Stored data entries
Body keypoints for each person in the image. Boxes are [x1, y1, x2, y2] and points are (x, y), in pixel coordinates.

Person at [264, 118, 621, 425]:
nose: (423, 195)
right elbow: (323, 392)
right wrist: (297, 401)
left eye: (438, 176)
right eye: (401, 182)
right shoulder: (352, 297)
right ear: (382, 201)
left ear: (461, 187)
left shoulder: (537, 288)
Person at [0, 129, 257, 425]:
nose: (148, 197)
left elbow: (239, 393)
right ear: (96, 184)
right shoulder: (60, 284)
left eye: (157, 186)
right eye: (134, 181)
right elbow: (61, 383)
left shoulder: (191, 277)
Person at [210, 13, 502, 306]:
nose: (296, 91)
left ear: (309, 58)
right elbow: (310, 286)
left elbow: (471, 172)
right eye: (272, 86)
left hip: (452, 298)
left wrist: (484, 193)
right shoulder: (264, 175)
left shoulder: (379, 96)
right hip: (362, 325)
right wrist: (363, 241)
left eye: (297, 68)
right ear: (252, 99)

What the exercise asks: Show every line above where "shoulder" is found.

Task output:
right shoulder: (352, 297)
left shoulder: (537, 288)
right shoulder: (60, 284)
left shoulder: (191, 277)
right shoulder: (264, 175)
left shoulder: (379, 96)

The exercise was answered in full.